Given the connection between AMPK and diabetes, our lab is also devoting significant effort to studying type 2 diabetes. We previously demonstrated that inactivation of LKB1 in murine liver leads to severe diabetes-like phenotypes in these mice. Moreover, we showed that metformin, the most-widely prescribed type-2 diabetes therapeutics in the world (taken by more than 100 million people daily), requires LKB1 signaling in the liver to exert its therapeutic benefit. In 2008, we collaborated with Ron Evans (HHMI, Salk Institute for Biological Studies) to demonstrate that AICAR, an AMPK-activating compound, is sufficient by itself to promote endurance, making it a unique exercise mimetic. We are now focused on identifying the key targets downstream of LKB1 in metabolic tissues, including liver and muscle, that mediate the beneficial and therapeutic effects of metformin and AICAR on metabolism.
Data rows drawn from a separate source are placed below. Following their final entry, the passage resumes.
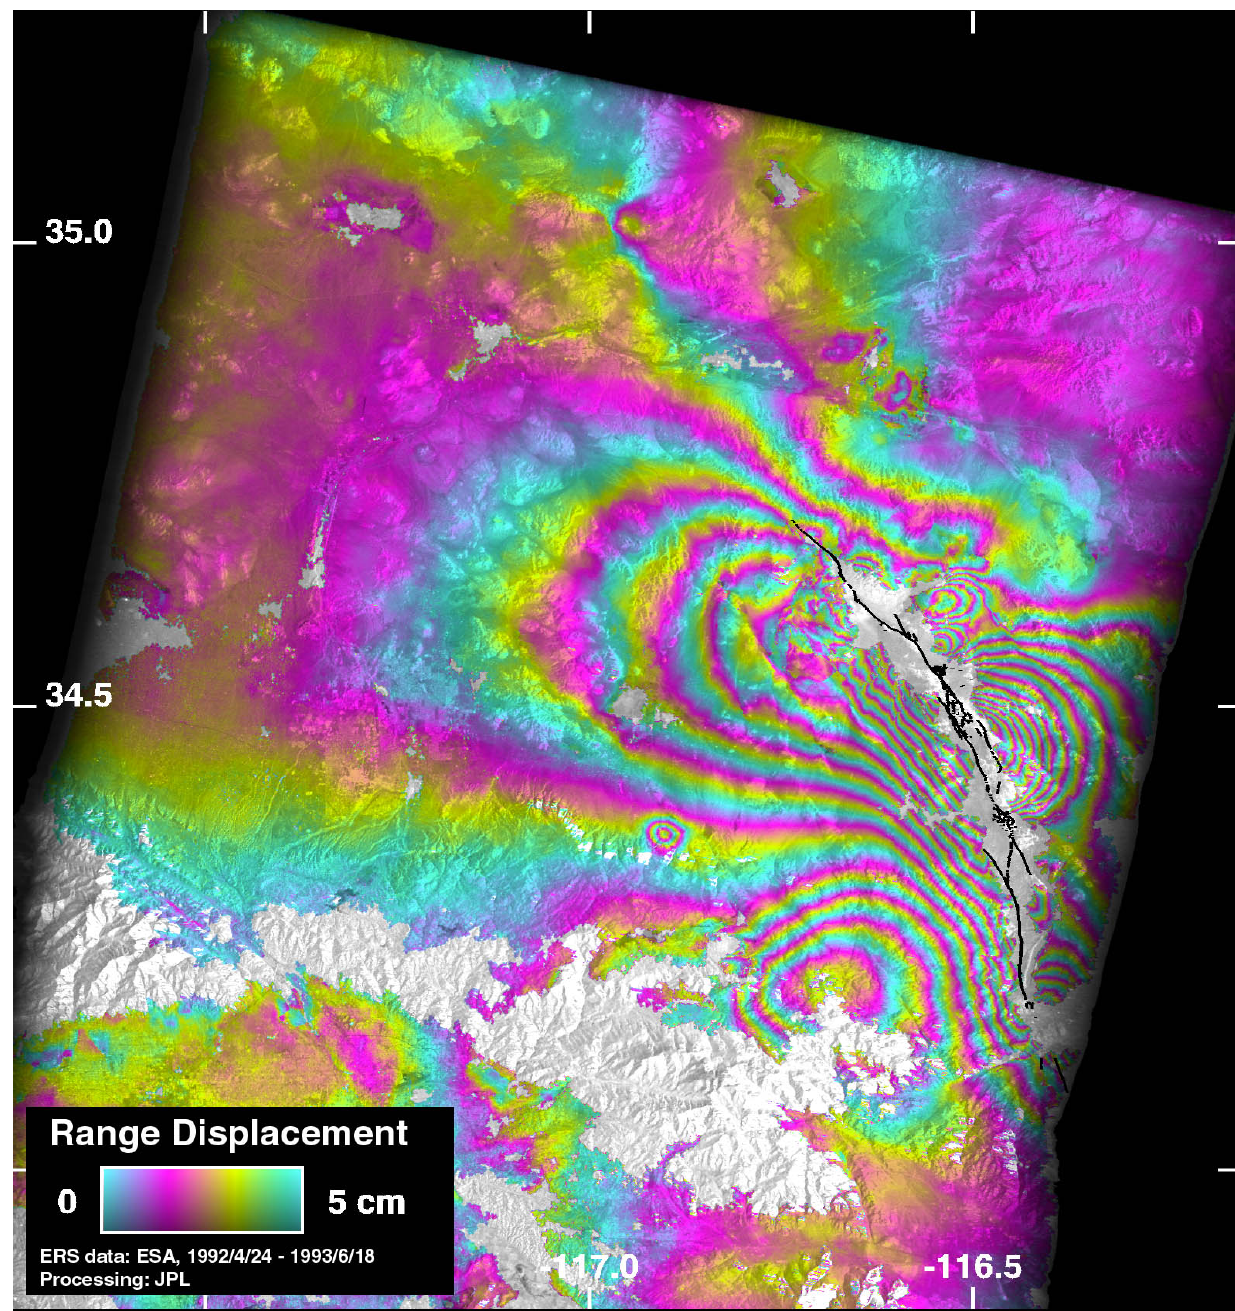
Figure 4. Observed co-seismic interferogram for the Landers earthquake (M = 7.3, 28 June 1992, CA, USA). One full color cycle represents here 5 cm of range displacement. Solid lines depict the fault geometry as mapped in the field. Gray areas are zones of low phase coherence that have been masked before phase unwrapping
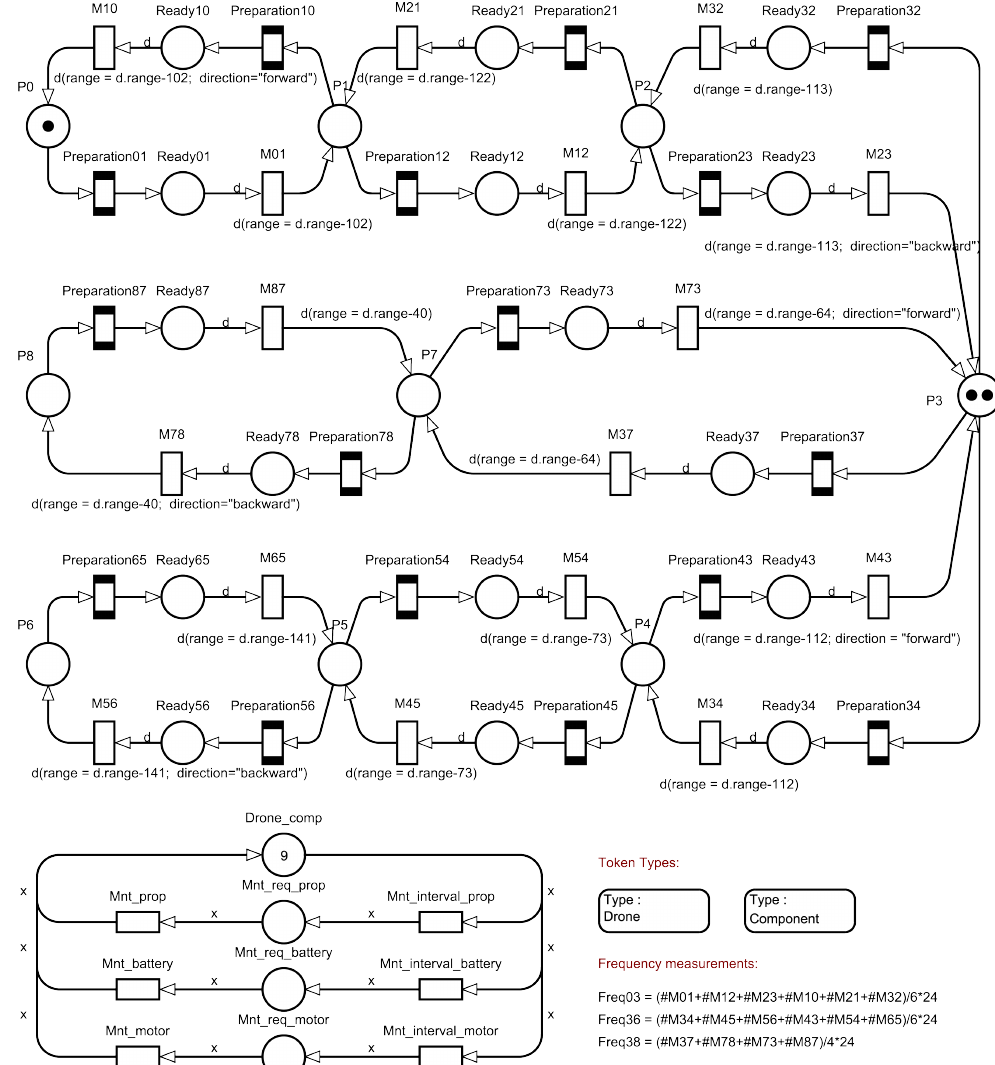
Figure 6. A scheme of the model implemented in TimeNET based on the oil pipeline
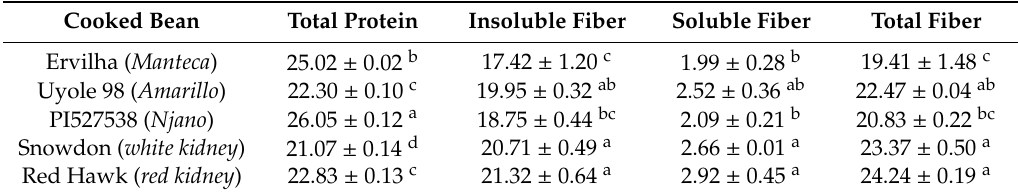
Table 3. Protein and Fiber Concentrations (g / 100 g) of Cooked Beans Used to Formulate Bean Based Diets. 1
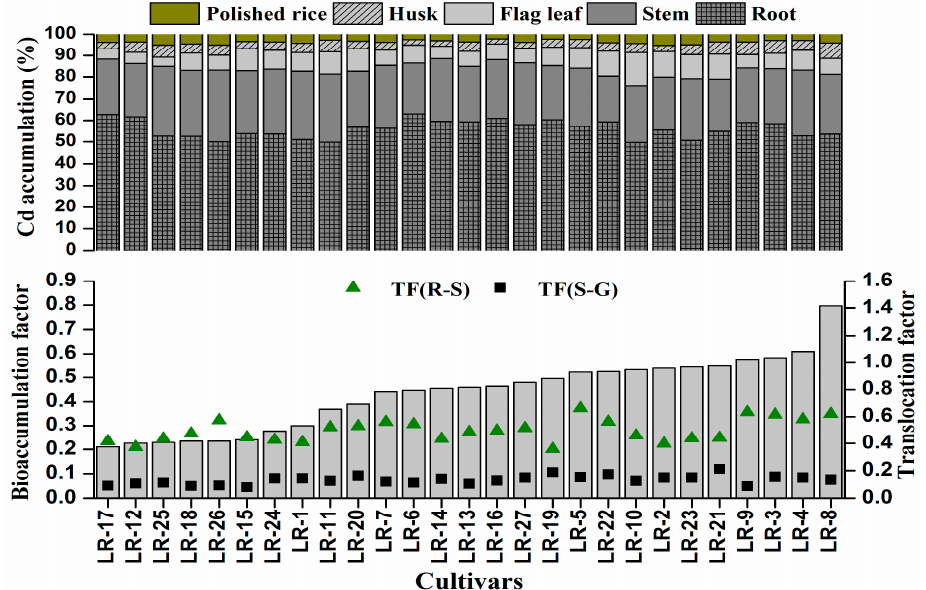
Figure 4. Cadmium accumulation in different parts of plant, bioaccumulation factor in polished rice grain and translocation factor of 27 late rice genotypes grown on contaminated soil. Where TF(R-S) and TF (S-G) represents root to shoot and shoot to grain translocation, respectively.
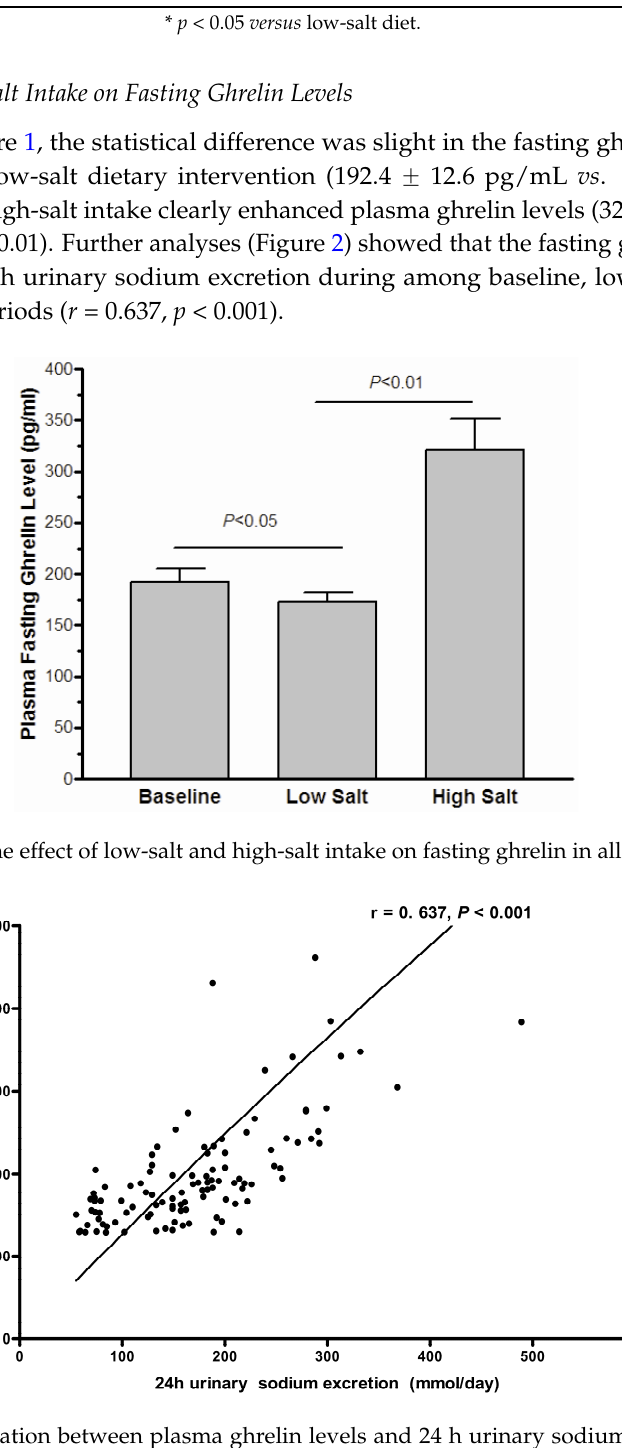
Table 2. BP Levels (mmHg) and 24-h Urinary Sodium (mmol/day) at Baseline and During Dietary Interventions.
Epidemiology studies have revealed a strong connection between metabolic disease, including obesity and type 2 diabetes, and an elevated risk for the development of certain forms of cancer. We are interested in which deregulation of the AMPK metabolic checkpoint contributes to this increased cancer risk. Conversely, both exercise and reduced calorie intake have been shown to reduce cancer risk in humans and rodents, and we are genetically examining the role of AMPK and mTOR signaling in this connection between exercise, nutrition, and cell proliferation.
Current efforts in our laboratory are aimed at further identifying the key components of this signaling pathway that suppress tumorigenesis and metabolic disease, as well as decoding the circuits linking fundamental cell biological processes to physiology. We employ a variety of biochemical, cell-biological, and genetic mouse models to dissect these biological processes. The discovery of this ancient energy-sensing pathway has already led to fundamental insights into the mechanisms through which all eukaryotic organisms couple their growth to nutrient conditions and metabolism. A deeper understanding of the key components of this pathway connecting metabolism and cell growth will instruct us how to best exploit these endogenous mechanisms to combat specific forms of cancer and type 2 diabetes.